MEXICO CITY, Oct 15 (Reuters) – Latin America’s biggest

restaurant operator Alsea will invest $110 million

over the next three years in 220 new Starbucks cafes in Mexico

and Argentina, Alsea’s CEO Fabian Gosselin said on Monday.

Around $75 million of the three-year investment would be

plowed into 170 new stores in Mexico, Starbucks’ fastest-growing

Latin American market, with the balance going to No.2 regional

market Argentina, the company told Reuters.

Starbucks’ franchises in Mexico are operated by Alsea, which

also runs Domino’s Pizza and Burger King chains

within the country.

Seattle-based Starbucks Corp, the world’s largest

coffee chain, currently has 360 cafes in Mexico, but sales

accounted for just a small fraction of the company’s overall

2011 global net revenue of $11.7 billion.

“I think the best is yet to come in terms of the number of

stores, and how big this market can be,” Starbucks CEO Howard

Schultz told a news conference on a visit to Mexico City to mark

the chain’s 10th anniversary in its fastest growing Latin

American market.

While the majority of Starbucks’ some 18,000 stores are

located in the United States, the company has seen much more

success in Mexico than the company’s next biggest markets in the

region; both Argentina and Brazil host about 50 stores each.

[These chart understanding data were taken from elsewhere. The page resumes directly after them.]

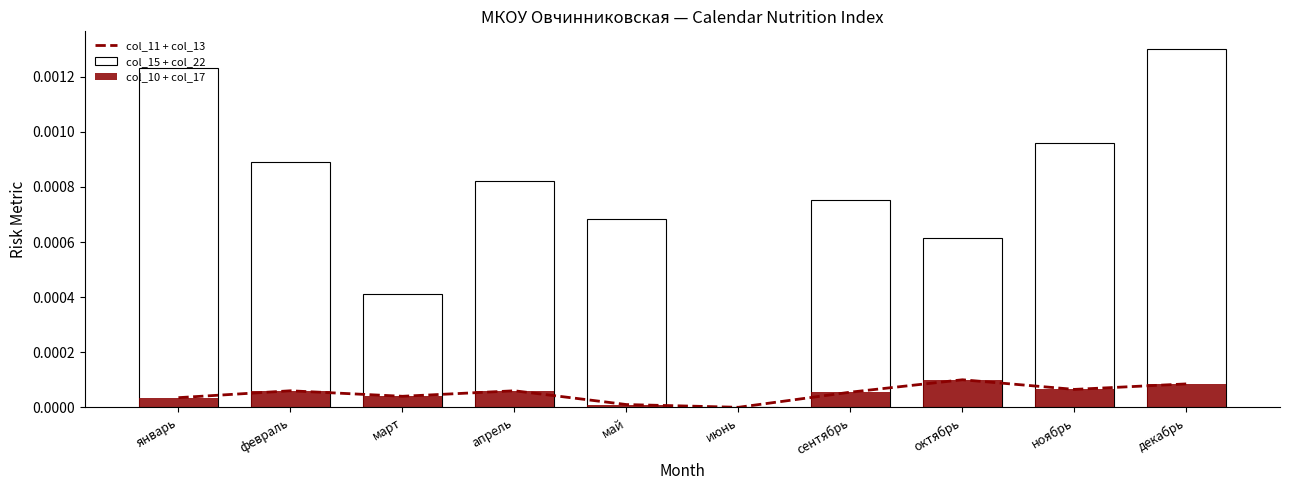

Which series has the largest total across all categories?

col_15 + col_22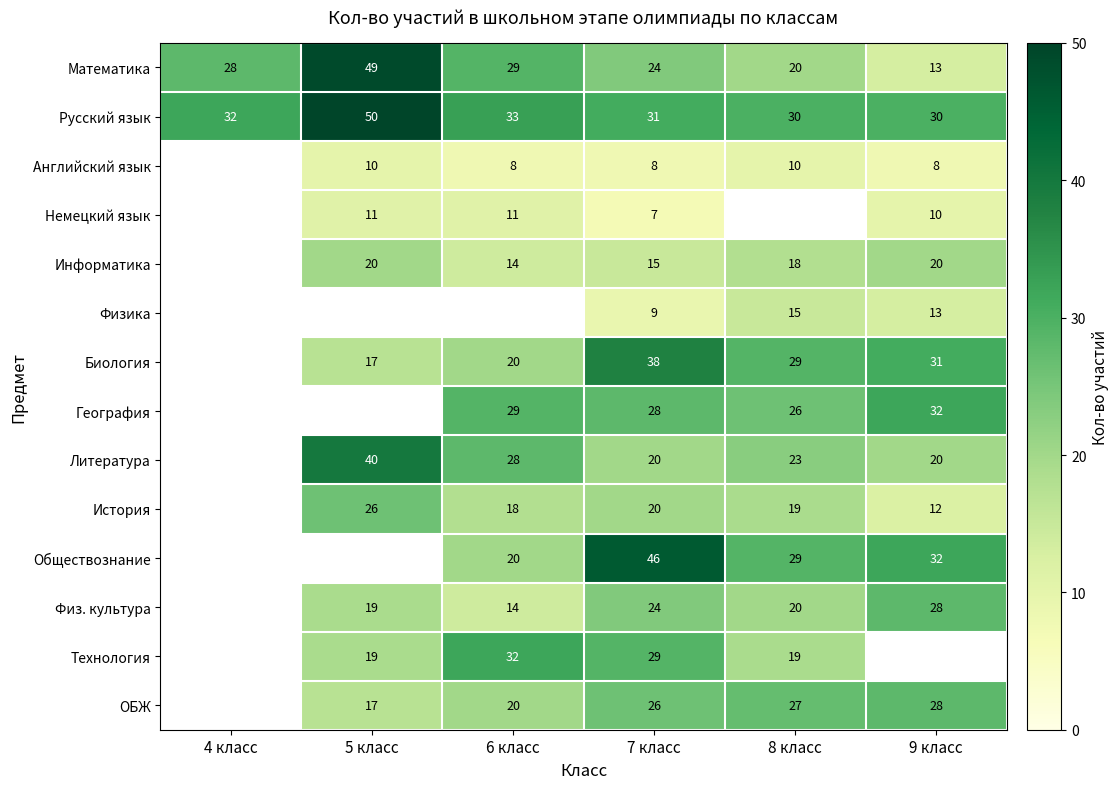

The Литература series shows 8.7 at 9 класс. True or false?

False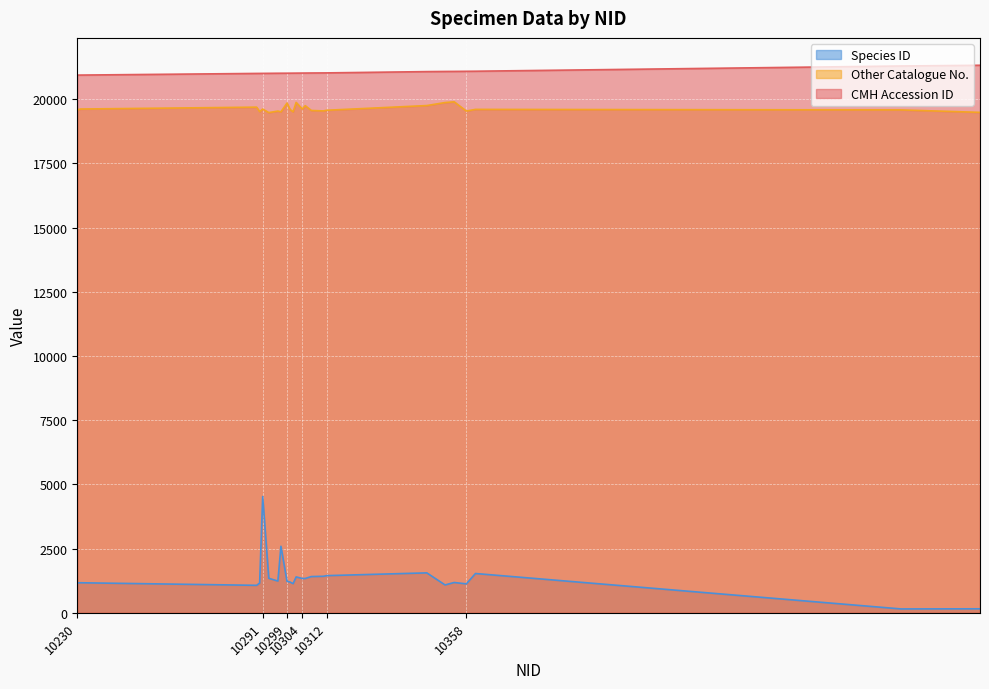

What is the average value of the CMH Accession ID series?

21044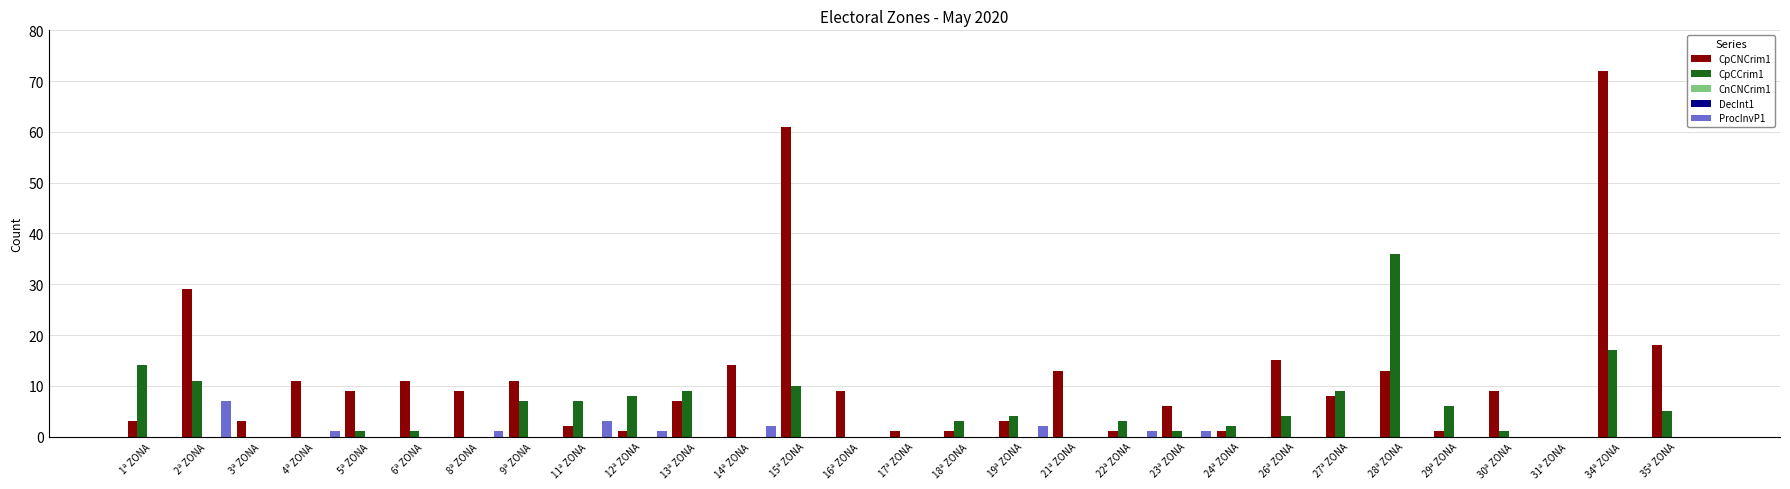

Reading left to right, list all the values displayed in this chart.

CpCNCrim1: 3	29	3	11	9	11	9	11	2	1	7	14	61	9	1	1	3	13	1	6	1	15	8	13	1	9	0	72	18
CpCCrim1: 14	11	0	0	1	1	0	7	7	8	9	0	10	0	0	3	4	0	3	1	2	4	9	36	6	1	0	17	5
CnCNCrim1: 0	0	0	0	0	0	0	0	0	0	0	0	0	0	0	0	0	0	0	0	0	0	0	0	0	0	0	0	0
DecInt1: 0	0	0	0	0	0	0	0	0	0	0	0	0	0	0	0	0	0	0	0	0	0	0	0	0	0	0	0	0
ProcInvP1: 0	7	0	1	0	0	1	0	3	1	0	2	0	0	0	0	2	0	1	1	0	0	0	0	0	0	0	0	0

Starbucks top executive in Mexico, Federico Tejado, says the

company’s local growth over the past decade tracked a roughly

240 percent increase in per capita coffee consumption during the

same time.

In an interview, Tejado also confirmed that Starbucks is

planning to launch its Via brand of instant coffee in Mexico,

but declined to say when, adding the company would reveal more

details in November.

In September, Leticia Sainz, Starbucks’ technical

coordinator in Mexico, told Reuters the company expects to begin

offering Via “very soon.”

Although consumption of fresh coffee in Mexico is growing

faster, instant, or soluble, coffee is still the country’s

dominant brew.

According to a study released earlier this year by market

analysis group Euromonitor, Mexico’s domestic coffee market is

valued at $1.4 billion a year.

The country has long been a major coffee exporter, and is

currently the world’s No. 7 producer of high-end Arabica beans.